Activity -
Starting at the line that contains "cutting board: none" and ending at the line that contains "coffee maker: present", the lines below are to be given again exactly, with nothing added.

Records for processing -
..........

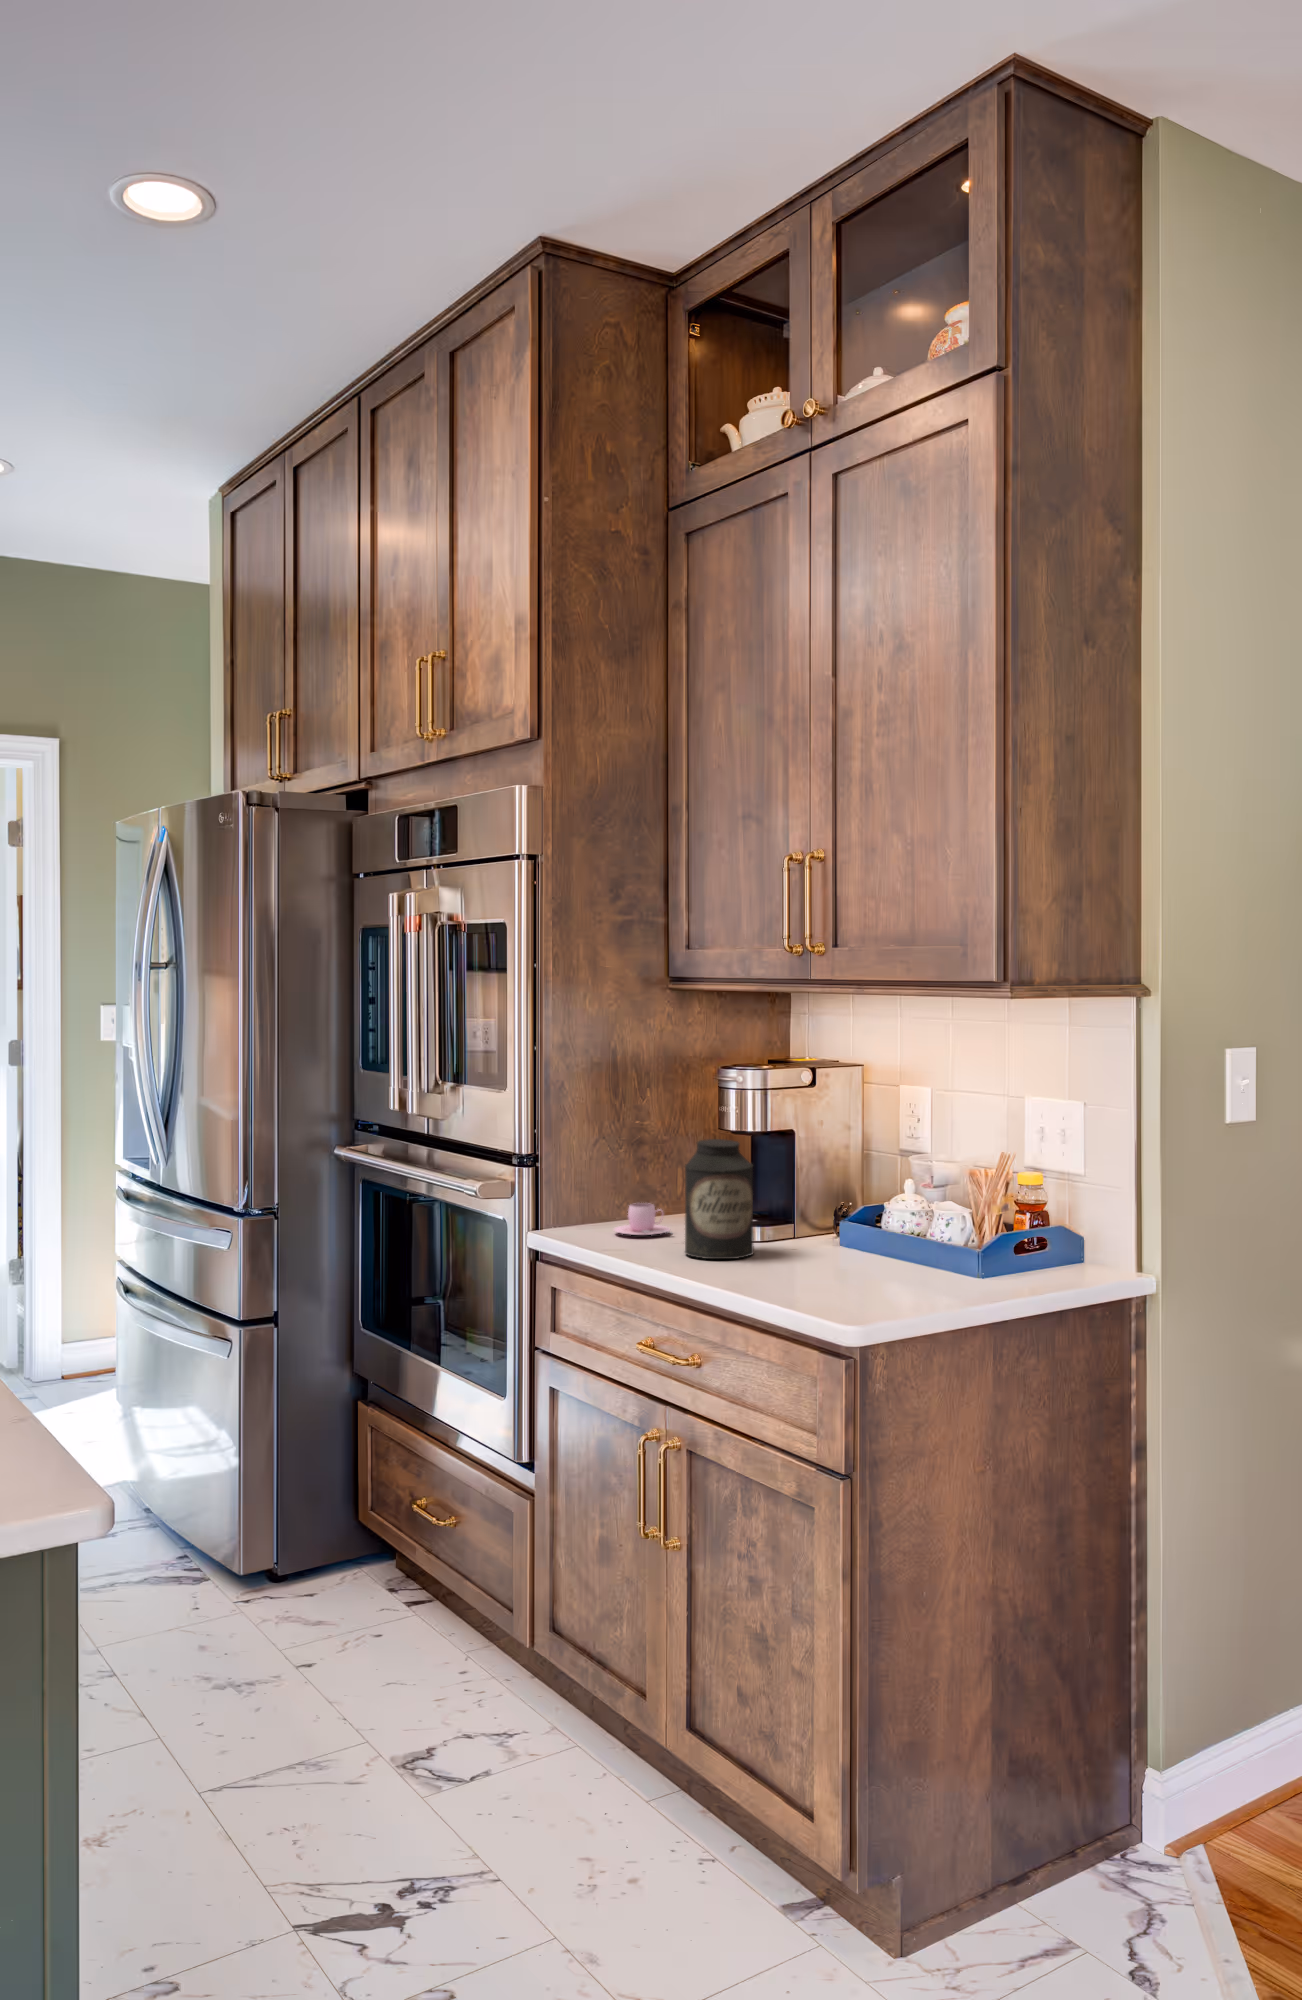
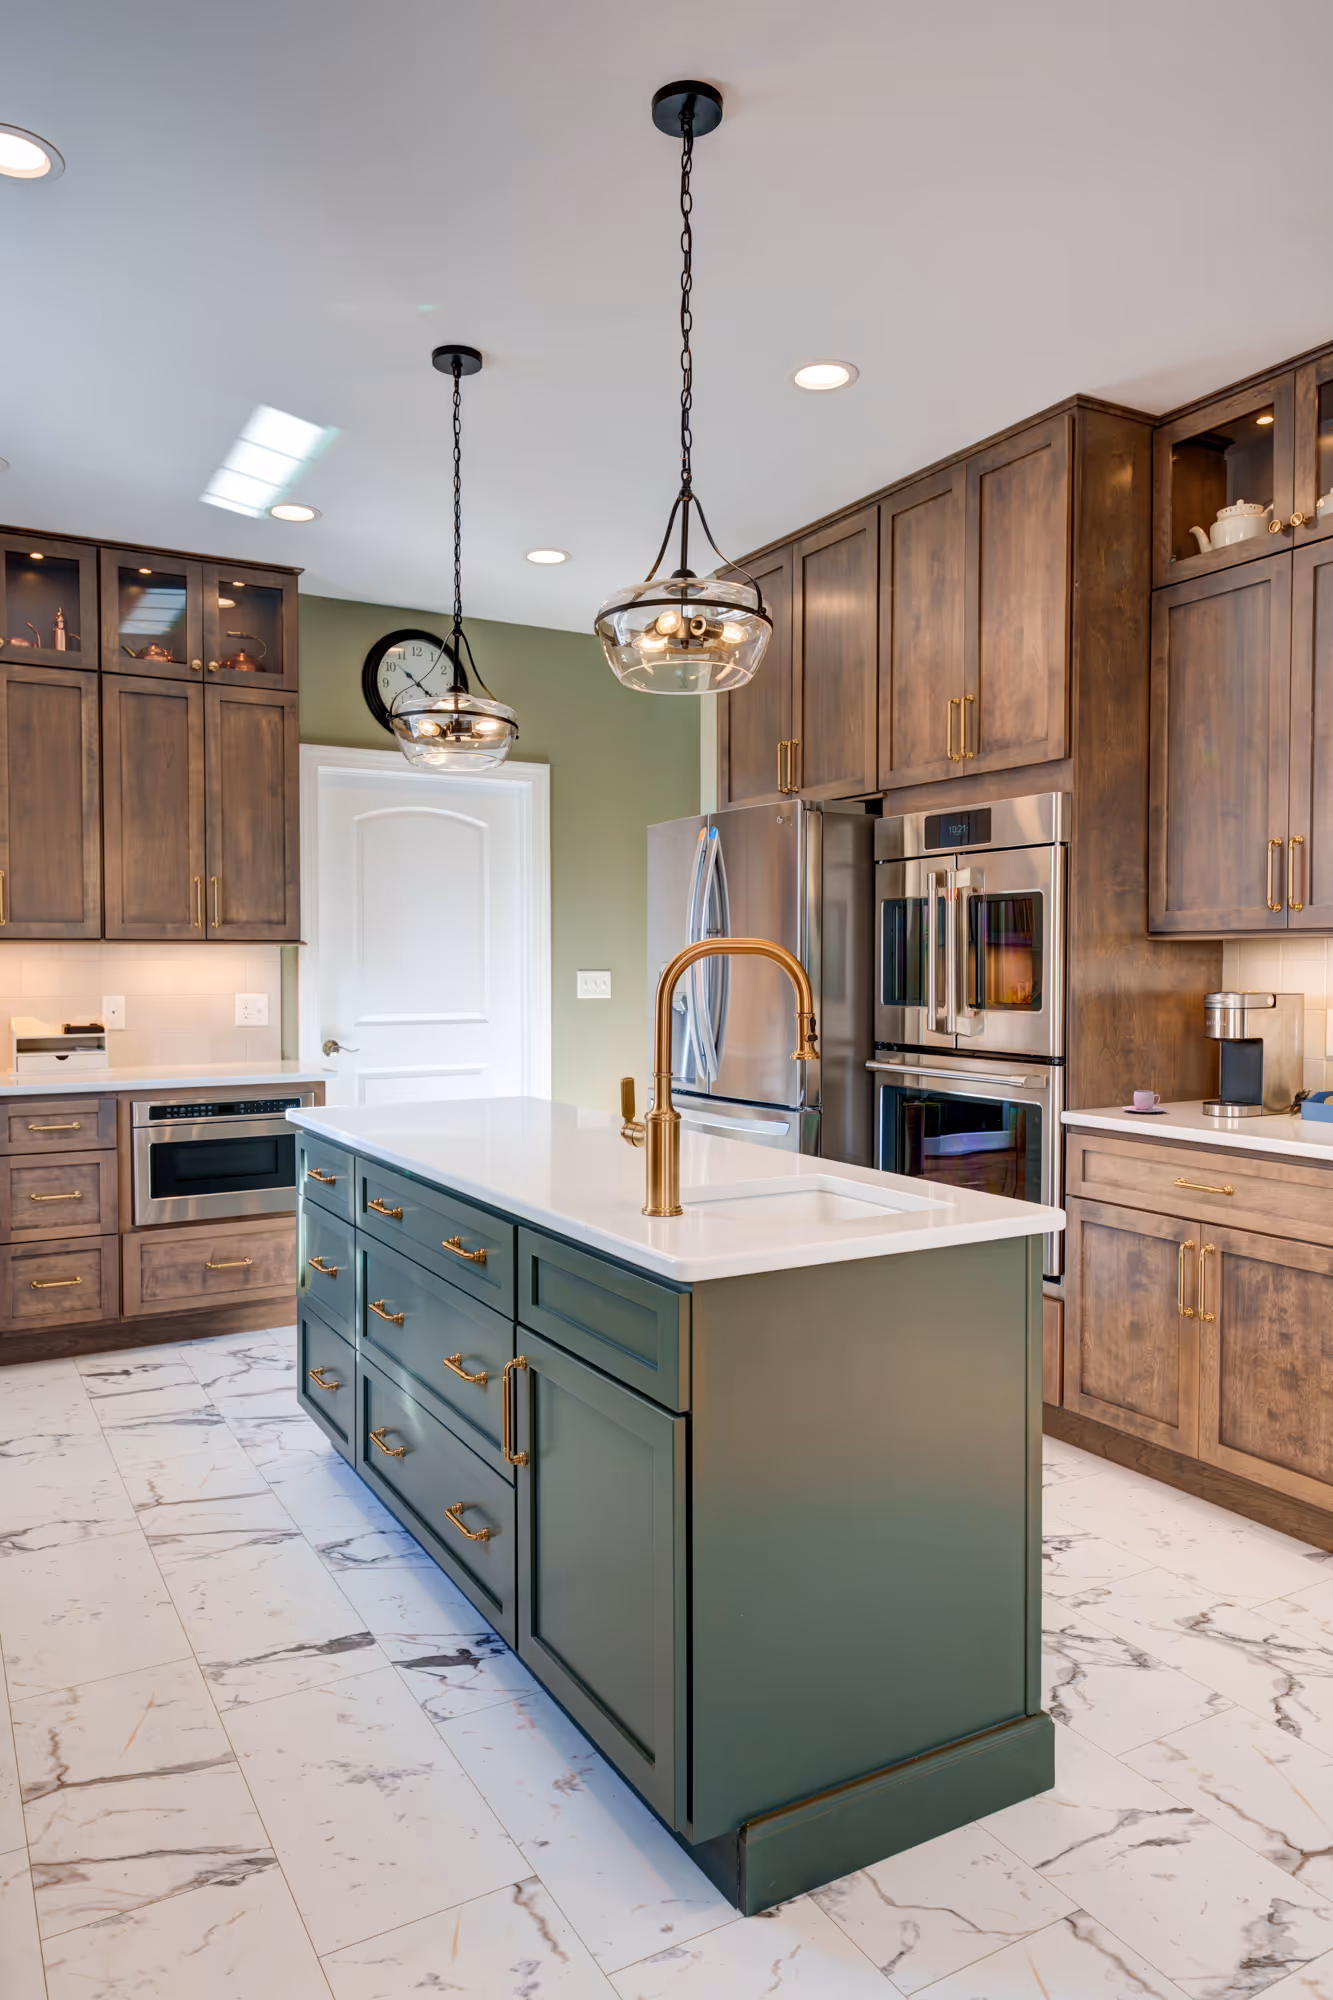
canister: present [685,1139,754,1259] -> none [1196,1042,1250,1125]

..........

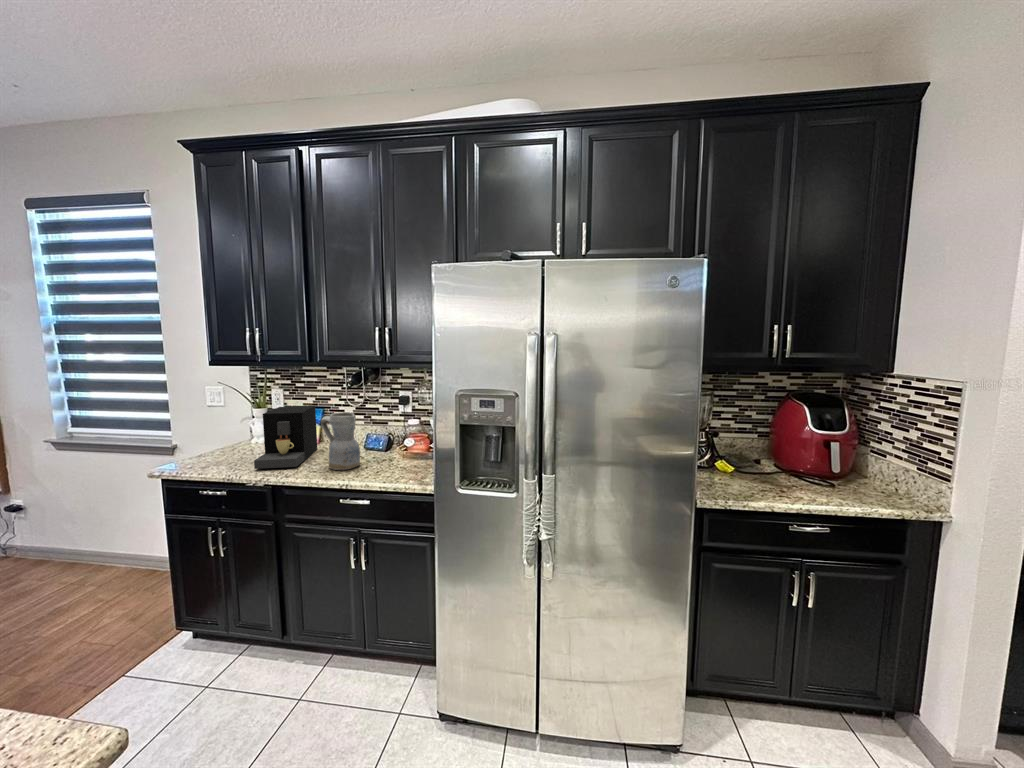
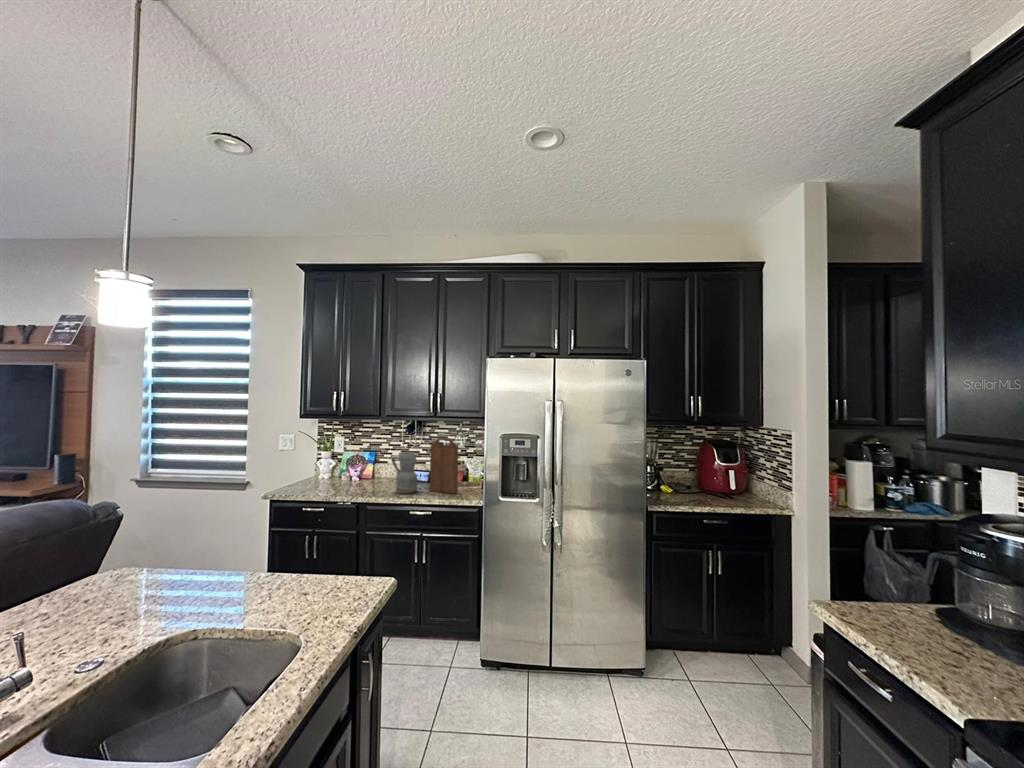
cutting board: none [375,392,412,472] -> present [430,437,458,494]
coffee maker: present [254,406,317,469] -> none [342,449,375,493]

..........

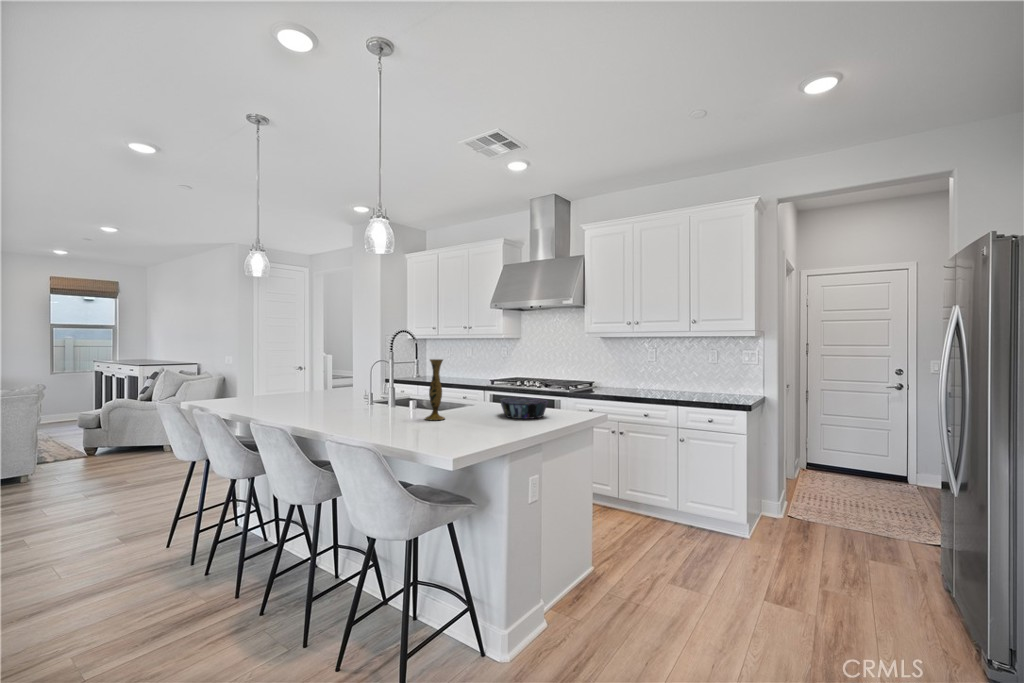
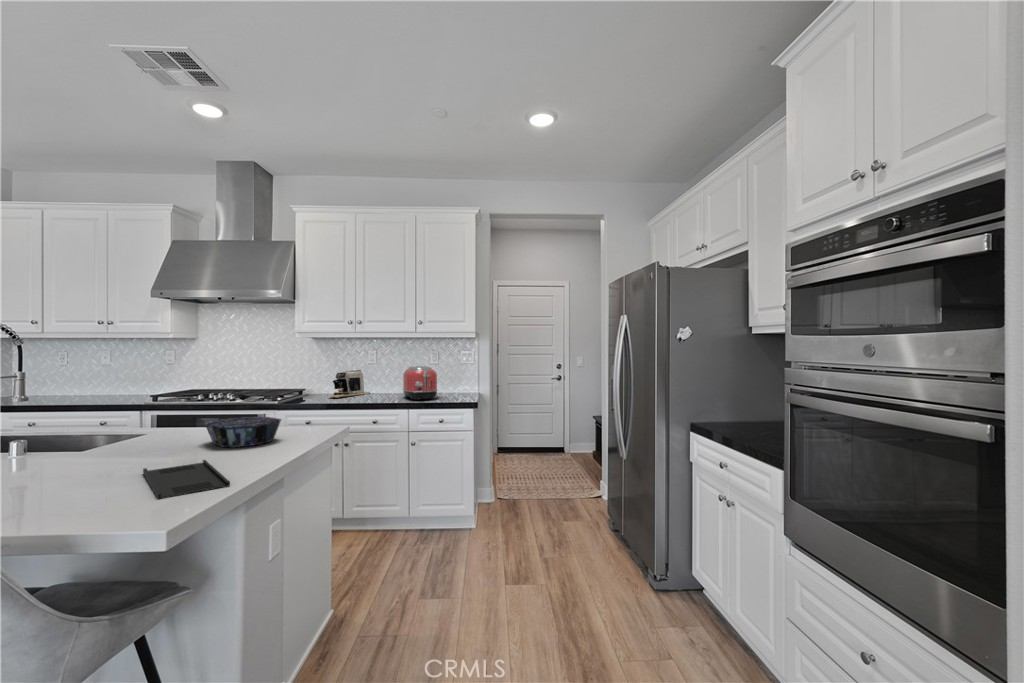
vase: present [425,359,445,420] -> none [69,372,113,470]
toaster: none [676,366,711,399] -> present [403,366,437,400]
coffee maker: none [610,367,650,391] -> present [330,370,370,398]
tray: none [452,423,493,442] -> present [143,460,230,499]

..........

Reply -
cutting board: none [375,392,412,472] -> present [430,437,458,494]
coffee maker: present [254,406,317,469] -> none [342,449,375,493]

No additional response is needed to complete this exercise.